Repeating examples when using `--exclude` with `ner.correct`

Hi All,

When I use the --exclude flag in ner.correct I see the same 26 examples over and over. When I shut down the server and restart, I get a new set of 26 examples and can continue annotating, but restarting the annotation process every 26 examples doesn't seem like a workflow that is in the spirit of Am I doing something wrong?

In the spirit of Ines' "ingredients" NER model, I'm running a command like this (names changed to protect the innocent):

(prodigy-1.10.5) [~/work]$ prodigy ner.correct dataset_2 ./tmp_model prepped-data.jsonl --label FRUIT,VEG,MEAT,DAIRY,GRAIN --exclude dataset_1

The same command without the --exclude argument serves all the examples in prepped-data.jsonl (but of course doesn't exclude the examples in dataset_1).

Here's my prodigy.json config (most are default settings):

  "theme": "basic",
  "custom_theme": {},
  "buttons": ["accept", "reject", "ignore", "undo"],
  "batch_size": 10,
  "history_size": 10,
  "port": 8080,
  "host": "",
  "cors": true,
  "db": "sqlite",
  "db_settings": {},
  "api_keys": {},
  "validate": true,
  "auto_exclude_current": true,
  "instant_submit": false,
  "feed_overlap": false,
  "ui_lang": "en",
  "project_info": ["dataset", "session", "lang", "recipe_name", "view_id", "label"],
  "show_stats": false,
  "hide_meta": false,
  "show_flag": false,
  "instructions": false,
  "swipe": false,
  "split_sents_threshold": false,
  "html_template": false,
  "global_css": null,
  "javascript": null,
  "writing_dir": "ltr",
  "show_whitespace": false,
  "exclude_by": "input"

I'm running Prodigy 1.10.5 on Linux, Python 3.6.9.

I'm working around this by piping my data in using bash tail thusly:

(prodigy-1.10.5) [~/work]$ tail -n +100 prepped-data.jsonl | prodigy ner.correct dataset_2 ./tmp_model - -l FRUIT,VEG,MEAT,DAIRY,GRAIN

I increment the -n argument for each batch of data to correct, but this still breaks the flow a little. Is there a way to use --exclude and see a full stream of data using alone?

Thanks for your help!

Hi! That definitely doesn't sound like the intended behaviour. Could you double-check whether the incoming examples end up with the same hashes as the examples already in the dataset that's excluded? (Quick debugging tip: if you make Prodigy execute any JavaScript, like "javascript": "console.log('js!')", you can log window.prodigy.content in your developer console to see the JSON of whatever is currently on the screen).

If the hashes are the same, it's more likely related to the stream orchestration :thinking: In that case, can you check if setting "force_stream_order": false solves the problem?

Thanks for the tips! (And for being so quick!)

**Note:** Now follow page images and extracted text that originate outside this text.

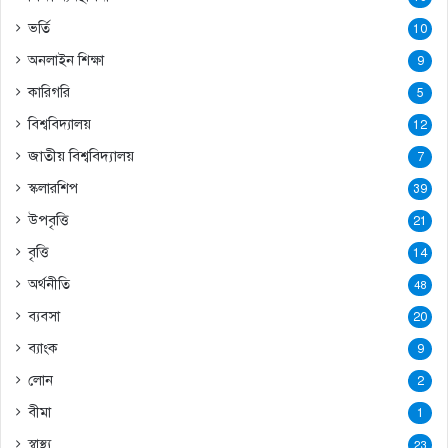
ভর্তি
10
অনলাইন শিক্ষা
9
কারিগরি
5
বিশ্ববিদ্যালয়
12
জাতীয় বিশ্ববিদ্যালয়
7
স্কলারশিপ
39
উপবৃত্তি
21
বৃত্তি
14
অর্থনীতি
48
ব্যবসা
20
ব্যাংক
9
লোন
2
বীমা
1
স্বাস্থ্য
23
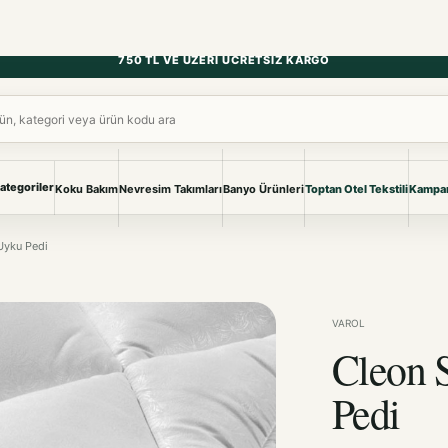
750 TL VE ÜZERI ÜCRETSIZ KARGO
ara
ategoriler
Koku Bakım
Nevresim Takımları
Banyo Ürünleri
Toptan Otel Tekstili
Kampan
NEVRESIM & PIKE
BANYO & YA
Uyku Pedi
Nevresim Takımları
Banyo Ürünl
Pike ve Pike Takımları
TÜM KOLEKS
Çarşaf & Çarşaf Takımı
Pijama & Ev 
VAROL
Cleon 
BEBEK
Bebek Ürünleri
Pedi
Cleon Serisi Kapit
konaklama tesisi ve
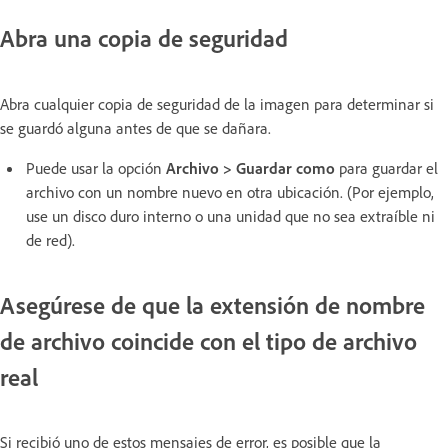
Abra una copia de seguridad
Abra cualquier copia de seguridad de la imagen para determinar si
se guardó alguna antes de que se dañara.
Puede usar la opción
Archivo > Guardar como
para guardar el
archivo con un nombre nuevo en otra ubicación. (Por ejemplo,
use un disco duro interno o una unidad que no sea extraíble ni
de red).
Asegúrese de que la extensión de nombre
de archivo coincide con el tipo de archivo
real
Si recibió uno de estos mensajes de error, es posible que la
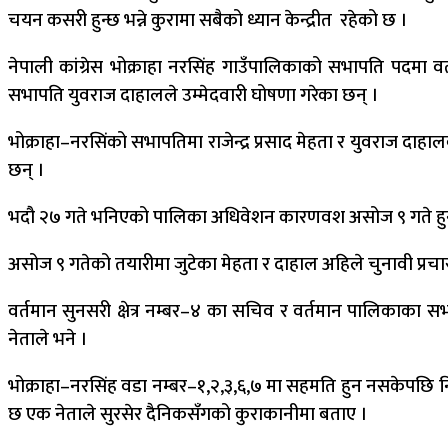
चयन कसरी हुन्छ भन्ने कुरामा सबैको ध्यान केन्द्रीत रहेको छ ।
नेपाली कांग्रेस भोक्राहा नरसिंह गाउँपालिकाको सभापति पदमा वर्तम
सभापति युवराज दाहालले उम्मेदवारी घोषणा गरेका छन् ।
भोक्राहा–नरसिंको सभापतिमा राजेन्द्र प्रसाद मेहता र युवराज दाहा
छन् ।
भदौ २७ गते भनिएको पालिका अधिवेशन कारणवश असोज ९ गते हुने 
असोज ९ गतेको तयारीमा जुटेका मेहता र दाहाल अहिले चुनावी प्रचार 
वर्तमान सुनसरी क्षेत्र नम्बर–४ का सचिव र वर्तमान पालिकाका सभाप
नेताले भने ।
भोक्राहा–नरसिंह वडा नम्बर–१,२,३,६,७ मा सहमति हुन नसकेपछि निर
छ एक नेताले सुरसेर दैनिकसँगको कुराकानीमा बताए ।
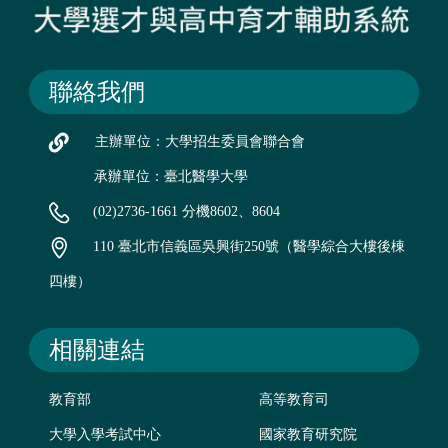
聯絡我們
主辦單位：大學招生委員會聯合會
承辦單位：臺北醫學大學
(02)2736-1661 分機8602、8604
110 臺北市信義區吳興街250號（醫學綜合大樓後棟
四樓）
相關連結
教育部
高等教育司
大學入學考試中心
國家教育研究院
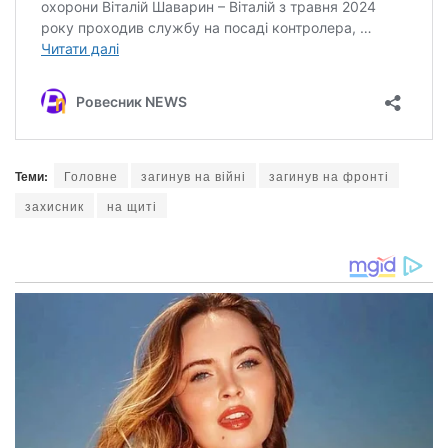
Теми:
Головне
загинув на війні
загинув на фронті
захисник
на щиті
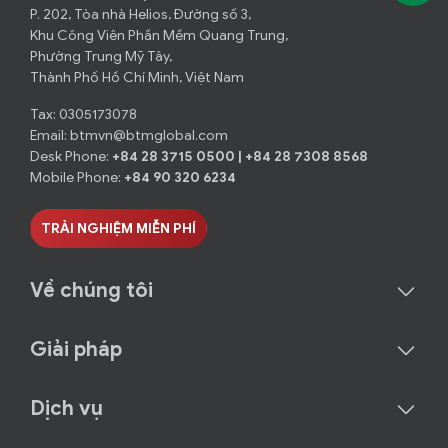
P. 202, Tòa nhà Helios, Đường số 3,
Khu Công Viên Phần Mềm Quang Trung,
Phường Trung Mỹ Tây,
Thành Phố Hồ Chí Minh, Việt Nam
Tax: 0305173078
Email:
btmvn@btmglobal.com
Desk Phone:
+84 28 3715 0500
|
+84 28 7308 8568
Mobile Phone:
+84 90 320 6234
TRẢI NGHIỆM MIỄN PHÍ
Về chúng tôi
Giải pháp
Dịch vụ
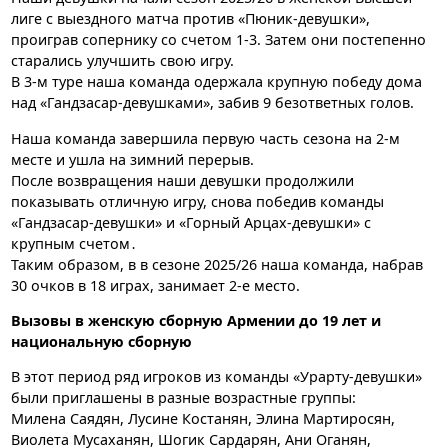
лиге с выездного матча против «Пюник-девушки»,
проиграв сопернику со счетом 1-3. Затем они постепенно
старались улучшить свою игру.
В 3-м туре наша команда одержала крупную победу дома
над «Гандзасар-девушками», забив 9 безответных голов.
Наша команда завершила первую часть сезона на 2-м
месте и ушла на зимний перерыв.
После возвращения наши девушки продолжили
показывать отличную игру, снова победив команды
«Гандзасар-девушки» и «Горный Арцах-девушки» с
крупным счетом․
Таким образом, в в сезоне 2025/26 наша команда, набрав
30 очков в 18 играх, занимает 2-е место.
Вызовы в женскую сборную Армении до 19 лет и
национальную сборную
В этот период ряд игроков из команды «Урарту-девушки»
были приглашены в разные возрастные группы:
Милена Саядян, Лусине Костанян, Элина Мартиросян,
Виолета Мусаханян, Шогик Сардарян, Ани Оганян,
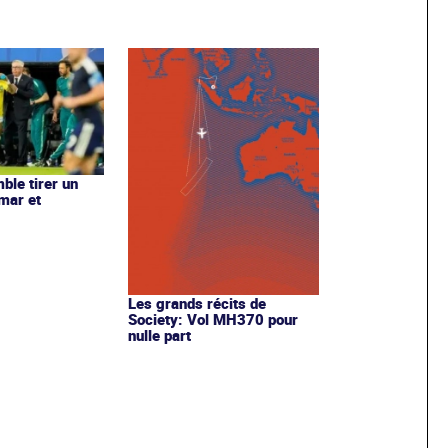
ble tirer un
ymar et
Les grands récits de
Society: Vol MH370 pour
nulle part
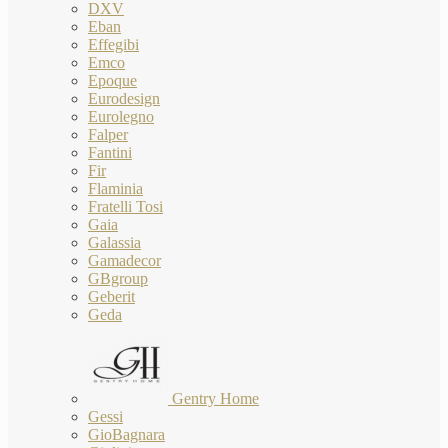
DXV
Eban
Effegibi
Emco
Epoque
Eurodesign
Eurolegno
Falper
Fantini
Fir
Flaminia
Fratelli Tosi
Gaia
Galassia
Gamadecor
GBgroup
Geberit
Geda
Gentry Home
Gessi
GioBagnara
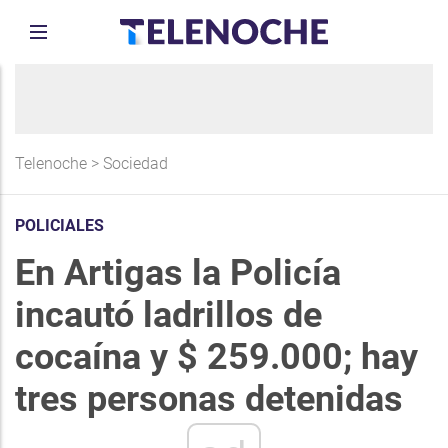
Telenoche
>
Sociedad
POLICIALES
En Artigas la Policía
incautó ladrillos de
cocaína y $ 259.000; hay
tres personas detenidas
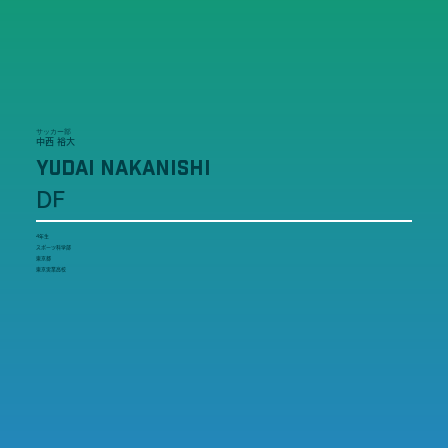
サッカー部
中西 裕大
YUDAI NAKANISHI
DF
4年生
スポーツ科学部
東京都
東京実業高校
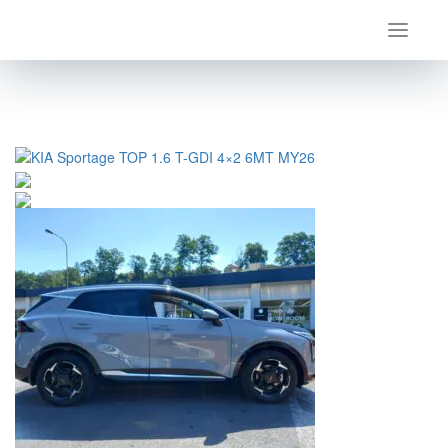
Úvod
Kia
Sportage
KIA Sportage TOP 1.6 T-GDI 4×2 6MT MY26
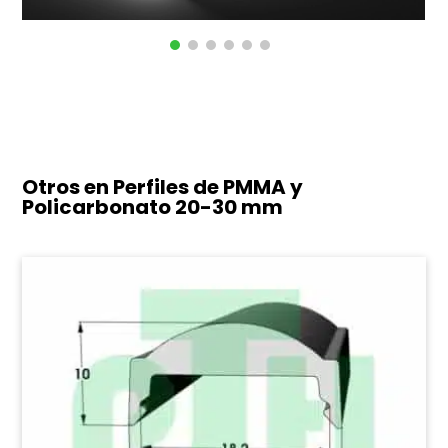
Otros en Perfiles de PMMA y
Policarbonato
20-30 mm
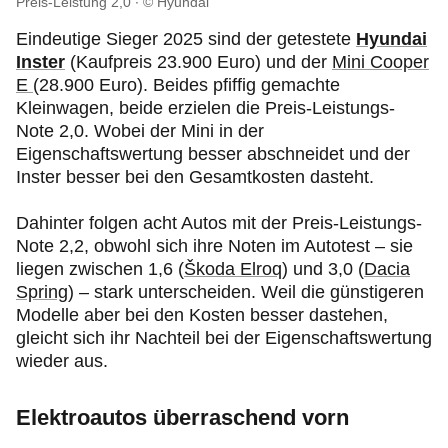
Preis-Leistung 2,0
© Hyundai
Eindeutige Sieger 2025 sind der getestete
Hyundai
Inster
(Kaufpreis 23.900 Euro) und der
Mini Cooper
E
(28.900 Euro). Beides pfiffig gemachte
Kleinwagen, beide erzielen die Preis-Leistungs-
Note 2,0. Wobei der Mini in der
Eigenschaftswertung besser abschneidet und der
Inster besser bei den Gesamtkosten dasteht.
Dahinter folgen acht Autos mit der Preis-Leistungs-
Note 2,2, obwohl sich ihre Noten im Autotest – sie
liegen zwischen 1,6 (
Škoda Elroq
) und 3,0 (
Dacia
Spring
) – stark unterscheiden. Weil die günstigeren
Modelle aber bei den Kosten besser dastehen,
gleicht sich ihr Nachteil bei der Eigenschaftswertung
wieder aus.
Elektroautos überraschend vorn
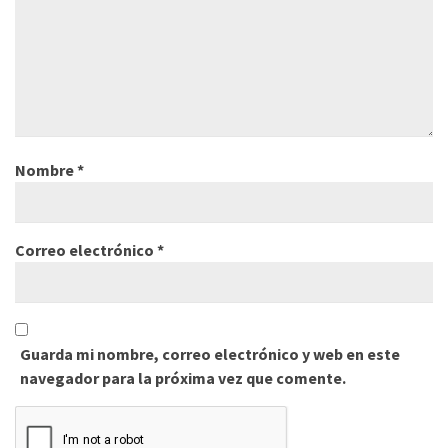
Nombre
*
Correo electrónico
*
Guarda mi nombre, correo electrónico y web en este
navegador para la próxima vez que comente.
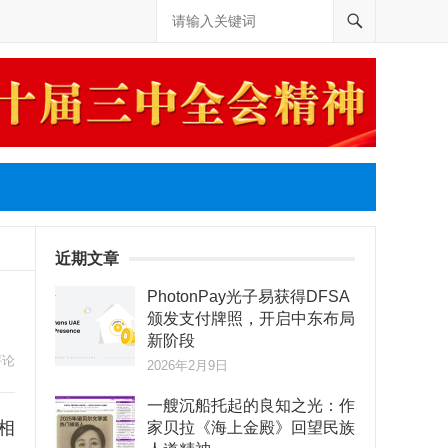
近期文章
PhotonPay光子易获得DFSA
颁发支付牌照，开启中东布局
新阶段
评论
2026年2月9日
一艘沉船托起的良知之光：作
相
家贝拉《海上金殿》回望民族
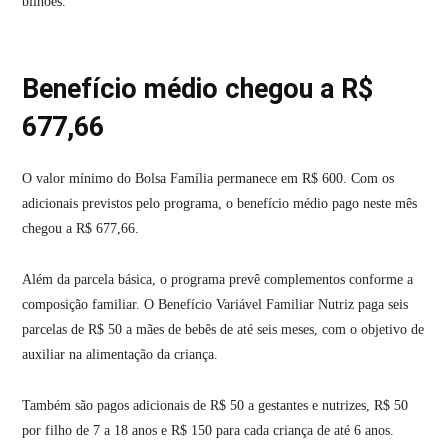
bilhões.
Benefício médio chegou a R$
677,66
O valor mínimo do Bolsa Família permanece em R$ 600. Com os
adicionais previstos pelo programa, o benefício médio pago neste mês
chegou a R$ 677,66.
Além da parcela básica, o programa prevê complementos conforme a
composição familiar. O Benefício Variável Familiar Nutriz paga seis
parcelas de R$ 50 a mães de bebês de até seis meses, com o objetivo de
auxiliar na alimentação da criança.
Também são pagos adicionais de R$ 50 a gestantes e nutrizes, R$ 50
por filho de 7 a 18 anos e R$ 150 para cada criança de até 6 anos.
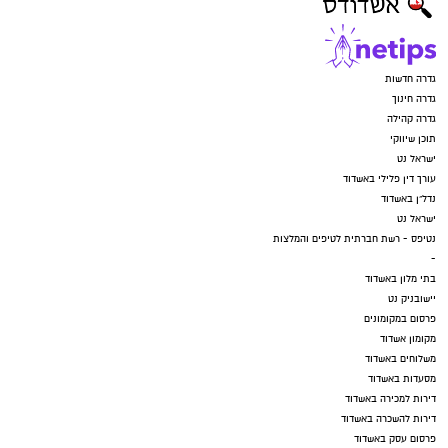
גדרה חדשות
גדרה חינוך
גדרה קהילה
תוכן שיווקי
ישראל נט
עורך דין פלילי באשדוד
נדל"ן באשדוד
ישראל נט
נטיפס - רשת חברתית לטיפים והמלצות
-
בתי מלון באשדוד
יישובניק נט
פרסום במקומונים
מקומון אשדוד
משלוחים באשדוד
מסעדות באשדוד
דירות למכירה באשדוד
דירות להשכרה באשדוד
פרסום עסק באשדוד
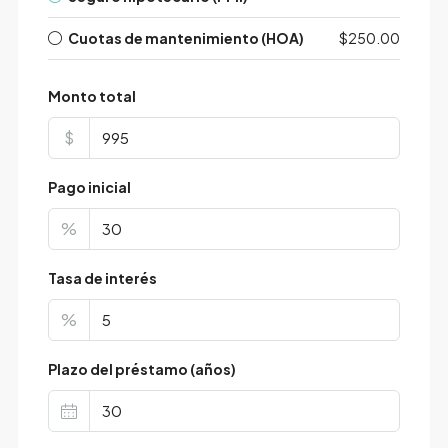
Cuotas de mantenimiento (HOA)
$250.00
Monto total
$
Pago inicial
%
Tasa de interés
%
Plazo del préstamo (años)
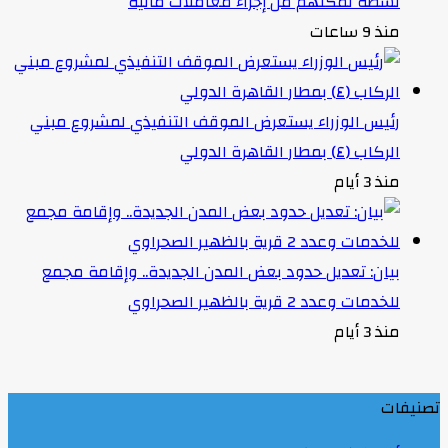
نشطة تمكنهم من إجراء معاملات مالية
منذ 9 ساعات
رئيس الوزراء يستعرض الموقف التنفيذي لمشروع مبني
الركاب (٤) بمطار القاهرة الدولي
منذ 3 أيام
بيان: تعديل حدود بعض المدن الجديدة.. وإقامة مجمع
للخدمات وعدد 2 قرية بالظهير الصحراوي
منذ 3 أيام
تصنيفات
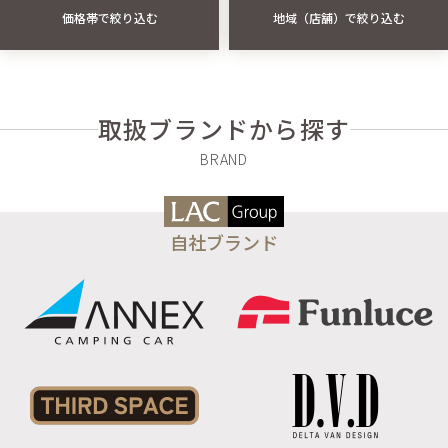
価格帯で絞り込む
地域（店舗）で絞り込む
取扱ブランドから探す
自社ブランド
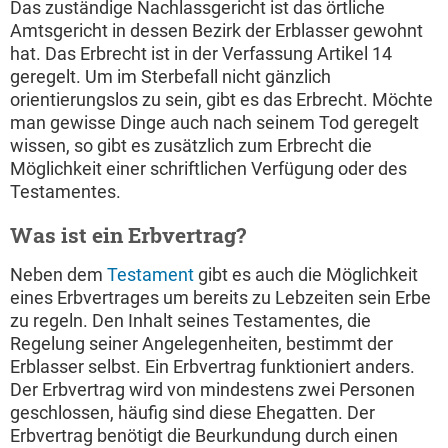
Das zuständige Nachlassgericht ist das örtliche
Amtsgericht in dessen Bezirk der Erblasser gewohnt
hat. Das Erbrecht ist in der Verfassung Artikel 14
geregelt. Um im Sterbefall nicht gänzlich
orientierungslos zu sein, gibt es das Erbrecht. Möchte
man gewisse Dinge auch nach seinem Tod geregelt
wissen, so gibt es zusätzlich zum Erbrecht die
Möglichkeit einer schriftlichen Verfügung oder des
Testamentes.
Was ist ein Erbvertrag?
Neben dem
Testament
gibt es auch die Möglichkeit
eines Erbvertrages um bereits zu Lebzeiten sein Erbe
zu regeln. Den Inhalt seines Testamentes, die
Regelung seiner Angelegenheiten, bestimmt der
Erblasser selbst. Ein Erbvertrag funktioniert anders.
Der Erbvertrag wird von mindestens zwei Personen
geschlossen, häufig sind diese Ehegatten. Der
Erbvertrag benötigt die Beurkundung durch einen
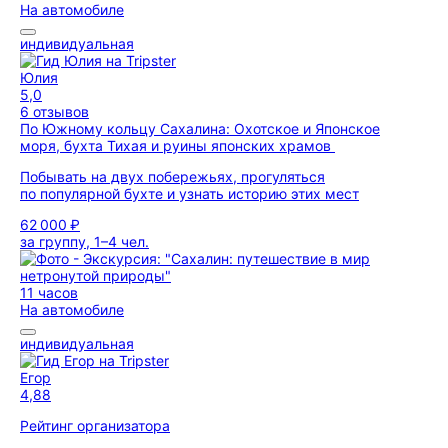
На автомобиле
индивидуальная
Юлия
5,0
6 отзывов
По Южному кольцу Сахалина: Охотское и Японское
моря, бухта Тихая и руины японских храмов
Побывать на двух побережьях, прогуляться
по популярной бухте и узнать историю этих мест
62 000 ₽
за группу, 1–4 чел.
11 часов
На автомобиле
индивидуальная
Егор
4,88
Рейтинг организатора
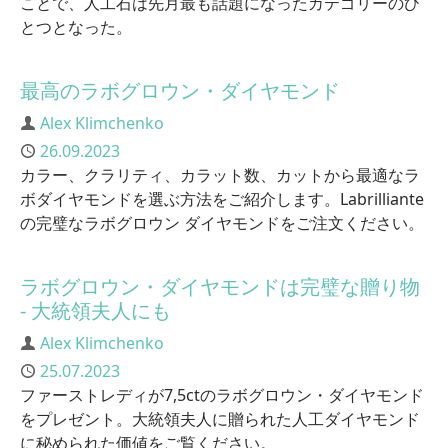
ことで、人工石は先月最も話題になったカテゴリーのひ
とつとなった。
最高のラボグロウン・ダイヤモンド
Author
Alex Klimchenko
Published
26.09.2023
カラー、クラリティ、カラット数、カットから最適なラ
ボダイヤモンドを選ぶ方法をご紹介します。Labrilliante
の完璧なラボグロウン ダイヤモンドをご注文ください。
ラボグロウン・ダイヤモンドは完璧な贈り物
- 大統領夫人にも
Author
Alex Klimchenko
Published
25.07.2023
ファーストレディが7,5ctのラボグロウン・ダイヤモンド
をプレゼント。大統領夫人に贈られた人工ダイヤモンド
に秘められた価値をご覧ください。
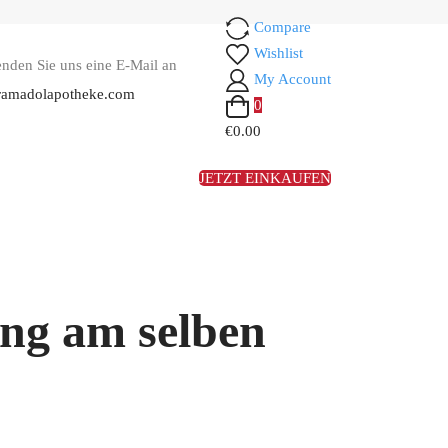
Compare
Wishlist
enden Sie uns eine E-Mail an
My Account
ramadolapotheke.com
0
€0.00
JETZT EINKAUFEN
ng am selben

I tried out your debugging tip and was able to confirm that the hashes of the examples that repeat over and over indeed are unchanged when I see them on subsequent cycles through the set of repeating examples.

So...setting "force_stream_order": false does indeed solve the problem!

This doesn't exactly feel like "case closed" since "force_stream_order": false is the default, and even if it were not, the docs suggest that setting "force_stream_order": true should still register annotated examples as "finished". However, this does solve my problem, so thank-you! I hope it solves somebody else's problem too!

Yes, this is definitely not the "solution", but it helps narrow in on the underlying problem. (The recipe in this case sets "force_stream_order": True, so it sounds like you've hit some edge case here that makes Prodigy believe that a batch hasn't been annotated yet, even though it's present in the dataset.)

We were able to recreate this bug exactly (up to the 26 and repeat) on our setup as well.